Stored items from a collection
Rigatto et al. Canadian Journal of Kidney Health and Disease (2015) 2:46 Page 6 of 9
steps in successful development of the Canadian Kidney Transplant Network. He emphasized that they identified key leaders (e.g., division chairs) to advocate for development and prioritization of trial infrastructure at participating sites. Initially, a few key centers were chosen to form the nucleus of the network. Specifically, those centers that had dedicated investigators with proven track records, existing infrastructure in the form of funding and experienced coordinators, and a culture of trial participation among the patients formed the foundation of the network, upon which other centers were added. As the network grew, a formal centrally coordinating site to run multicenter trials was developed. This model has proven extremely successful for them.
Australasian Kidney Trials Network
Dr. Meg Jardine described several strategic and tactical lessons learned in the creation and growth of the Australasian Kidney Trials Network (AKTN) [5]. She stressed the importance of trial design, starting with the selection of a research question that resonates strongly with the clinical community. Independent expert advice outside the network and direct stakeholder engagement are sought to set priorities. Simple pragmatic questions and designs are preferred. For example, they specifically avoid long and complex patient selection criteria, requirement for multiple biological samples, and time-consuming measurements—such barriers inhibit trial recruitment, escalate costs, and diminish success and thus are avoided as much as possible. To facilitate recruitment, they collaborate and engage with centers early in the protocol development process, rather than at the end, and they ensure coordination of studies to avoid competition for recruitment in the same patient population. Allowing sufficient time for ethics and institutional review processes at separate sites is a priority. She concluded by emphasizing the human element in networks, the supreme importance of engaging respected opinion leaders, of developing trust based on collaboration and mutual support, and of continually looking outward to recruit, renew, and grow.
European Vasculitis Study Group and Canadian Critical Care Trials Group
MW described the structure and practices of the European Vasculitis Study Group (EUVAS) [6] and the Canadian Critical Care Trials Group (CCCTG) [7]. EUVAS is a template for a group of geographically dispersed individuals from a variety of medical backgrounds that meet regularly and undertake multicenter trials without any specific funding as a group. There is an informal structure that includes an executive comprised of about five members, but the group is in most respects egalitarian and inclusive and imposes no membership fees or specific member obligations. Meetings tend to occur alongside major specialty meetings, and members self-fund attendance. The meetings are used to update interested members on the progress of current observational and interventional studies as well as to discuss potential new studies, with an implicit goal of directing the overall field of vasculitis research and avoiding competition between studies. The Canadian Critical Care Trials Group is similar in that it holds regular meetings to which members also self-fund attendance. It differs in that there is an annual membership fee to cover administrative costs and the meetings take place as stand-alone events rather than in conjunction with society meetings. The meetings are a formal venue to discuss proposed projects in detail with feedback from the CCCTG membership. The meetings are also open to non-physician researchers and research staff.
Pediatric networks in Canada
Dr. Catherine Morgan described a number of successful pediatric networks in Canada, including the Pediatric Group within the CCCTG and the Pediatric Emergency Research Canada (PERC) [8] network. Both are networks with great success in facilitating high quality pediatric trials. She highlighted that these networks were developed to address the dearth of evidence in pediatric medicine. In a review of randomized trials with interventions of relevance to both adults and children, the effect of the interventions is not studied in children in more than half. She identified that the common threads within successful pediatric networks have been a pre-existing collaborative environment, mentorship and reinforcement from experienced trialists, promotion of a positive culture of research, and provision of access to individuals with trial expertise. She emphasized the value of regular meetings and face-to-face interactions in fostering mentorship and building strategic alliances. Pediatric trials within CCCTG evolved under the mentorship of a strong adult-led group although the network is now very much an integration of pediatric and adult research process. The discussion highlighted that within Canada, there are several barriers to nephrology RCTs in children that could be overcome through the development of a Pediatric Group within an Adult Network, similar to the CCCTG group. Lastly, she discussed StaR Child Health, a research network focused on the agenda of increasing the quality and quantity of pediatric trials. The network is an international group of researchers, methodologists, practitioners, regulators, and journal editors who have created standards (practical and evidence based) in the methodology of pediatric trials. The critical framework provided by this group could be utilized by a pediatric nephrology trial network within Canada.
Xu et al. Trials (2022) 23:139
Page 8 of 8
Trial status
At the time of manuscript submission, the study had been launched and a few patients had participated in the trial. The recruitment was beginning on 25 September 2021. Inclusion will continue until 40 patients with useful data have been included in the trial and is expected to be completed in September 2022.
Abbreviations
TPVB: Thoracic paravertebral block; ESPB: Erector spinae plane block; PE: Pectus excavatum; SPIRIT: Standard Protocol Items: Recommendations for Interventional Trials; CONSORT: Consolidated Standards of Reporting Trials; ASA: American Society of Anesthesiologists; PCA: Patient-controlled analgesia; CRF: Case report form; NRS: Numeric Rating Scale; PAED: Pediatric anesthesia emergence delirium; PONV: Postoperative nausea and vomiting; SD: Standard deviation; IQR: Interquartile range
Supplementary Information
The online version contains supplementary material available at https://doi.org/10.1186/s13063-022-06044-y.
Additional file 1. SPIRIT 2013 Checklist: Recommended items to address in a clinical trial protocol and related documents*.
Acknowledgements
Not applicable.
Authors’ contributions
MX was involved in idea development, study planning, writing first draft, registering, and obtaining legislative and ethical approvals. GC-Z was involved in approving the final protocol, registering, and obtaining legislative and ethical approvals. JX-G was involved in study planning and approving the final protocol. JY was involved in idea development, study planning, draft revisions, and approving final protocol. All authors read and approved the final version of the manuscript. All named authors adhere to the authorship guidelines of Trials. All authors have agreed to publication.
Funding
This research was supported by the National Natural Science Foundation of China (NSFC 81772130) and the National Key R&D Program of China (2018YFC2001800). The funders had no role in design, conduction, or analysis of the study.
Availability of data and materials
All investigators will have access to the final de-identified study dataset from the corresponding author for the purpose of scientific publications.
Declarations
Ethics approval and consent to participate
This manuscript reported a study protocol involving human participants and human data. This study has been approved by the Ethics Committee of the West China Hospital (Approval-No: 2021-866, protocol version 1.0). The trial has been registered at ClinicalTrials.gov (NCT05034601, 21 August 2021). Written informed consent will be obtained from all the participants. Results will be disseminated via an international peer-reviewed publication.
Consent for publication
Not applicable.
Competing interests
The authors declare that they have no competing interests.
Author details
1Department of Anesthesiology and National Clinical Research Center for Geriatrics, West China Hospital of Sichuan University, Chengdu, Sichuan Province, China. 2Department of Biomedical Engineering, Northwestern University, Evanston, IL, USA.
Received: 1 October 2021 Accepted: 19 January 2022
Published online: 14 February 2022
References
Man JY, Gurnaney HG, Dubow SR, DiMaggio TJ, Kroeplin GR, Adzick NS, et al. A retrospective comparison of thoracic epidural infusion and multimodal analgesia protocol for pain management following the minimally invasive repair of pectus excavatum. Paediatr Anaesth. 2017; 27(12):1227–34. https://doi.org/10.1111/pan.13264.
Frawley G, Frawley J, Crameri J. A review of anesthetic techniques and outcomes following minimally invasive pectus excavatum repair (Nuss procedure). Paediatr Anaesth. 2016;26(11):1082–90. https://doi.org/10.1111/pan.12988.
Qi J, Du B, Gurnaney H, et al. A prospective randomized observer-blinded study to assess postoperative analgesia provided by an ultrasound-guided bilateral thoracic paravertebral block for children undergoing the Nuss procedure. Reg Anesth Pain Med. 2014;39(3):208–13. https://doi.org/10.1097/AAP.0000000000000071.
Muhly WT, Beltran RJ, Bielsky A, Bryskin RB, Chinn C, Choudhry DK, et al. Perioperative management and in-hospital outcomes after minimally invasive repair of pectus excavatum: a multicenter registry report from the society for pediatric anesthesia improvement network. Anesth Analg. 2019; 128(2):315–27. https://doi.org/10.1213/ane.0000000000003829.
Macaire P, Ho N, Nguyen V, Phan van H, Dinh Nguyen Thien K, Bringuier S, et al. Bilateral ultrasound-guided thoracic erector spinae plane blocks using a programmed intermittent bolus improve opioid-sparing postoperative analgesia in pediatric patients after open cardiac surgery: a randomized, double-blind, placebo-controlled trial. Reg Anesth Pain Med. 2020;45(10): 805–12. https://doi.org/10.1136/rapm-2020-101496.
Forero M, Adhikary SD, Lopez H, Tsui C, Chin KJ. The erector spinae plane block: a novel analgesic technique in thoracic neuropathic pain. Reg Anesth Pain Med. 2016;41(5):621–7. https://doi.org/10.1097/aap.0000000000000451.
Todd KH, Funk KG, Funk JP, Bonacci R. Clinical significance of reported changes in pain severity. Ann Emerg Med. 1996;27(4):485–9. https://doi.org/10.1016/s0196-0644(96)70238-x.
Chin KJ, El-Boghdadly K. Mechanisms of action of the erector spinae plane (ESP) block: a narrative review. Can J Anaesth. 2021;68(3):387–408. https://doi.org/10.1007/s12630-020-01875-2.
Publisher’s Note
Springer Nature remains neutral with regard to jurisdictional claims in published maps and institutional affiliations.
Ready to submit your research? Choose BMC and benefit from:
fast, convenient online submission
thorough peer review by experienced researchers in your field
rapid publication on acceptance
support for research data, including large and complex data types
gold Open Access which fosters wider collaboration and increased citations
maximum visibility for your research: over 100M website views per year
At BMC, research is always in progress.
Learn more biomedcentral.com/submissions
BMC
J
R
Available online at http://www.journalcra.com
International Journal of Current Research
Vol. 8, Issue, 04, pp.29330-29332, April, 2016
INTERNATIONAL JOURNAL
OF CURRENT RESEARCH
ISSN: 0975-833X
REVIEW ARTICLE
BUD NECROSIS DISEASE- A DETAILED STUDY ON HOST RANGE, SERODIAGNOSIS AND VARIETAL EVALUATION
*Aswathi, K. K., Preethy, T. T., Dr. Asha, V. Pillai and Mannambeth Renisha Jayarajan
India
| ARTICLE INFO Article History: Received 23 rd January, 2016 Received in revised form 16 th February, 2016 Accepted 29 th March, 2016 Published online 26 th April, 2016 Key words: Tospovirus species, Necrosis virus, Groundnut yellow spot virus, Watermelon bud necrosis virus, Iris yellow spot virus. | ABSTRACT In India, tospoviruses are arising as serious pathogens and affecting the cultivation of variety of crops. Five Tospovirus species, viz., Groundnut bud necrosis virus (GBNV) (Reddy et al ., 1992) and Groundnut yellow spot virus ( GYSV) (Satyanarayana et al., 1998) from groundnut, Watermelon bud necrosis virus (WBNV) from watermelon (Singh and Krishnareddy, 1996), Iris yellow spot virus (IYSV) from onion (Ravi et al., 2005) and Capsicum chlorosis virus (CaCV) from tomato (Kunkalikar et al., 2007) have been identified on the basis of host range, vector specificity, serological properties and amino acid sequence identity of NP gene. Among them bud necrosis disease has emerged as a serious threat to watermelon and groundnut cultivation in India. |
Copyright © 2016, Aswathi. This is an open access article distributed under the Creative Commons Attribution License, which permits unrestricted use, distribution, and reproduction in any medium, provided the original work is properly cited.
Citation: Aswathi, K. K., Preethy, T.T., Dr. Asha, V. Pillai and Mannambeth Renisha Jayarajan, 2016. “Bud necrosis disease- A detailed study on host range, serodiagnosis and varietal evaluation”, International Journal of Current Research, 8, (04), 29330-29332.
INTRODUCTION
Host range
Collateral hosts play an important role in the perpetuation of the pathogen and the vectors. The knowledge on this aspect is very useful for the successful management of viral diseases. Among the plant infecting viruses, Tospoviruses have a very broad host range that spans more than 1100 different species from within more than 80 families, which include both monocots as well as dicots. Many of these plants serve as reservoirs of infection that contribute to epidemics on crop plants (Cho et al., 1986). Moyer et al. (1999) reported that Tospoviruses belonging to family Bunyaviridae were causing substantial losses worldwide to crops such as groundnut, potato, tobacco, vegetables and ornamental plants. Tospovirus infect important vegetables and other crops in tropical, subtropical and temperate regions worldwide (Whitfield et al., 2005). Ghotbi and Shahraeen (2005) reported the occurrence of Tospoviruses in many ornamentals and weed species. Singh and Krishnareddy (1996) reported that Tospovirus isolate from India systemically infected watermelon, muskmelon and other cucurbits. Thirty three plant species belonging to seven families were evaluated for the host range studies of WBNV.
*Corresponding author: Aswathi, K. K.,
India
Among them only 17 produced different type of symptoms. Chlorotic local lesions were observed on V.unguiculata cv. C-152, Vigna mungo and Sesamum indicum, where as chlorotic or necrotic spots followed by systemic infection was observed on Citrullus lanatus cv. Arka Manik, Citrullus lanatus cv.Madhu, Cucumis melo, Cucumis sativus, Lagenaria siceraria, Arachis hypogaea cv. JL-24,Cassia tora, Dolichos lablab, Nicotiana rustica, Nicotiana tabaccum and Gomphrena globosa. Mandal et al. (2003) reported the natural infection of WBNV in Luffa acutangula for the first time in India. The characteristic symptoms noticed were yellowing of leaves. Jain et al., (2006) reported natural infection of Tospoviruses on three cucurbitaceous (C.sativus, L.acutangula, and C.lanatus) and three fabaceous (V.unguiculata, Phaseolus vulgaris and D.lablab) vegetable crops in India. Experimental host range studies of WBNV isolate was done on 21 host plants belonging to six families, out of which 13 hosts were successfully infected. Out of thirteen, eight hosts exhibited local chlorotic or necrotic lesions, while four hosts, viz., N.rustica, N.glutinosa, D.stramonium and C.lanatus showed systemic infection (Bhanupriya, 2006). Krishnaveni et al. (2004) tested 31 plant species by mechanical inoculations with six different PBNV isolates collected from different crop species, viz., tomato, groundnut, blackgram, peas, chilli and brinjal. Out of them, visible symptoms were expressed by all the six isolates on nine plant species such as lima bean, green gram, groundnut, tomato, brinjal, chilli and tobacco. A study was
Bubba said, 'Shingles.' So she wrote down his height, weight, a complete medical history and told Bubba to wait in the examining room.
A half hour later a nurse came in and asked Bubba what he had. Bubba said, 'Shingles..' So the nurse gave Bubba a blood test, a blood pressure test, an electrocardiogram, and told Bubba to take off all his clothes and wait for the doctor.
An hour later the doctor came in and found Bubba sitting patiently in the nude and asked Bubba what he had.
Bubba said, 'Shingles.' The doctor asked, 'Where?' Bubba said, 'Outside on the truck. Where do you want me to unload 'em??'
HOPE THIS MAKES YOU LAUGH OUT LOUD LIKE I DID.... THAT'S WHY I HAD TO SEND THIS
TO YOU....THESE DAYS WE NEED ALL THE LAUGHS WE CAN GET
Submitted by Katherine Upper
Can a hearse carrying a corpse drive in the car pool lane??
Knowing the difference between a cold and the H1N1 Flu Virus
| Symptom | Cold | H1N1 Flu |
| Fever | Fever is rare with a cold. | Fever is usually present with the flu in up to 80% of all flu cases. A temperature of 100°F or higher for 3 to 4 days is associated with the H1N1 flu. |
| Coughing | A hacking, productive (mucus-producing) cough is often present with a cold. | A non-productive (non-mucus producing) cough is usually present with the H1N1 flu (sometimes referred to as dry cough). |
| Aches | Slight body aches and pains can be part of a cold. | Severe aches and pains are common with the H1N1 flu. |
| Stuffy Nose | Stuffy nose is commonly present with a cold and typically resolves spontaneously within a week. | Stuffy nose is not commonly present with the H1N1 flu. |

▶ **What you have to do**
Would you copy every line of the entries in which "West" appears?

▶ **Response to the exercise**
This manuscript reported a study protocol involving human participants and human data. This study has been approved by the Ethics Committee of the West China Hospital (Approval-No: 2021-866, protocol version 1.0). The trial has been registered at ClinicalTrials.gov (NCT05034601, 21 August 2021). Written informed consent will be obtained from all the participants. Results will be disseminated via an international peer-reviewed publication.
1Department of Anesthesiology and National Clinical Research Center for Geriatrics, West China Hospital of Sichuan University, Chengdu, Sichuan Province, China. 2Department of Biomedical Engineering, Northwestern University, Evanston, IL, USA.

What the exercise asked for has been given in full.